Each computing system requires a platform that allows software to run. The computing platform includes a programming environment to create application software with a coherent operating system and processor. Each platform's programming environment reflects a relevant abstraction, and usually the type and quality of the abstraction implies the complexity of problems we are able to solve. The Service ORiented Computing EnviRonment (SORCER) targets service abstractions for metacomputing complexity in globally distributed systems. SORCER metaprograms - var-models, var-oriented, and exertion-oriented programs - with the abstraction of a cloud processor, are executed on the network by the SORCER operating system (SOS). SOS manages the cloud processor using autonomic provisioning of service providers in the service cloud (service virtualization) and allocates compute resources in the platform cloud (platform virtualization) to satisfy QoS (quality of service) required by provisioned providers. Thus, the cloud processor and its both clouds are maintained by SOS and can also be updated on-the-fly to run metaprograms as collaborating net services.

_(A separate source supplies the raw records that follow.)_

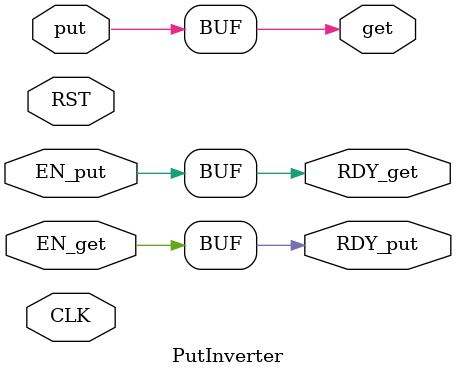
<source format=v>


// The above copyright notice and this permission notice shall be
// included in all copies or substantial portions of the Software.

// THE SOFTWARE IS PROVIDED "AS IS", WITHOUT WARRANTY OF ANY KIND,
// EXPRESS OR IMPLIED, INCLUDING BUT NOT LIMITED TO THE WARRANTIES OF
// MERCHANTABILITY, FITNESS FOR A PARTICULAR PURPOSE AND
// NONINFRINGEMENT. IN NO EVENT SHALL THE AUTHORS OR COPYRIGHT HOLDERS
// BE LIABLE FOR ANY CLAIM, DAMAGES OR OTHER LIABILITY, WHETHER IN AN
// ACTION OF CONTRACT, TORT OR OTHERWISE, ARISING FROM, OUT OF OR IN
// CONNECTION WITH THE SOFTWARE OR THE USE OR OTHER DEALINGS IN THE
// SOFTWARE.

`ifdef BSV_ASSIGNMENT_DELAY
`else
  `define BSV_ASSIGNMENT_DELAY
`endif

`ifdef BSV_POSITIVE_RESET
  `define BSV_RESET_VALUE 1'b1
  `define BSV_RESET_EDGE posedge
`else
  `define BSV_RESET_VALUE 1'b0
  `define BSV_RESET_EDGE negedge
`endif

module PutInverter(CLK,
		  RST,

		  put,
		  EN_put,
		  RDY_put,

		  get,
		  EN_get,
		  RDY_get
		  );
   parameter DATA_WIDTH = 1;

   input CLK;
   input RST;
   output [DATA_WIDTH-1 : 0] get;
   input  [DATA_WIDTH-1 : 0] put;
   input 		   EN_get;
   input 		   EN_put;
   output 		   RDY_get;
   output 		   RDY_put;

   // will this work?
   assign get = put;
   assign RDY_get = EN_put;
   assign RDY_put = EN_get;
endmodule // PutInverter

</source>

The QoS and SLA (service level agreement) required by service requestors is expressed directly in the metaprogramming language. While the service cloud consists of service providers that are implemented using conventional platforms and languages, for example the Java platform, the cloud requestors — metaprograms — are written in the new metaprogramming languages. The SORCER service platform is described in this paper as the coherent metacomputing architecture for a fusion of service requestors and a virtualized cloud processor.


Keynote Lecture 4
Leveraging Architecture: Service Engineering as the Next Challenge
Wil Janssen
Networked Enterprises Manager
The Netherlands

Brief Bio
Wil Janssen is manager Networked Enterprises at Novay, a not for profit research organization in the Netherlands on speeding up the impact of ICT within organizations. He combines research and business development in the field of open service innovation, e-business and internet development. Wil was responsible for the development of the largest service innovation research programme in the Netherlands, Service innovation – people driven, ICT empowered. Before that, he was the group leader of the Networked Business expertise group. He was one of the initiators of the ArchiMate standard for enterprise architecture, and is a member of the European expert panel on innovation in services, advising the European Commission on service innovation policy.
Wil Janssen studied computing science and a minor in social sciences at the Eindhoven University of Technology. He graduated cum laude in 1990. In 1994 he obtained his PhD from the University of Twente. After a short stay at the University of Oldenburg he joined the Telematica Instituut (the former name of Novay) in 1996.

Many companies have made important steps in moving van process engineering, through process management to enterprise architecture. This has allowed them to get a grips on their processes and systems, reducing cost and lowering risks. The question that arise then is how to leverage such a foundation towards value added to the customer. True value comes from a robust yet flexible service infrastructure together with a professional approach to service development.

In many service organizations such an approach is largely lacking. Service development and innovation is loosely defined, responsibilities are distributed over marketing, IT and business lines, and interaction between the different stakeholders involved is poor or error prone. Service science, management and engineering, or service science for short, has been coined as the term of a new discipline that allows for an integrated approach to the development of services.

In this presentation we explain this new paradigm, what is encompasses and how existing building blocks, such as enterprises architecture, cloud services, process management or creative design fit in. We also suggest a roadmap towards services science.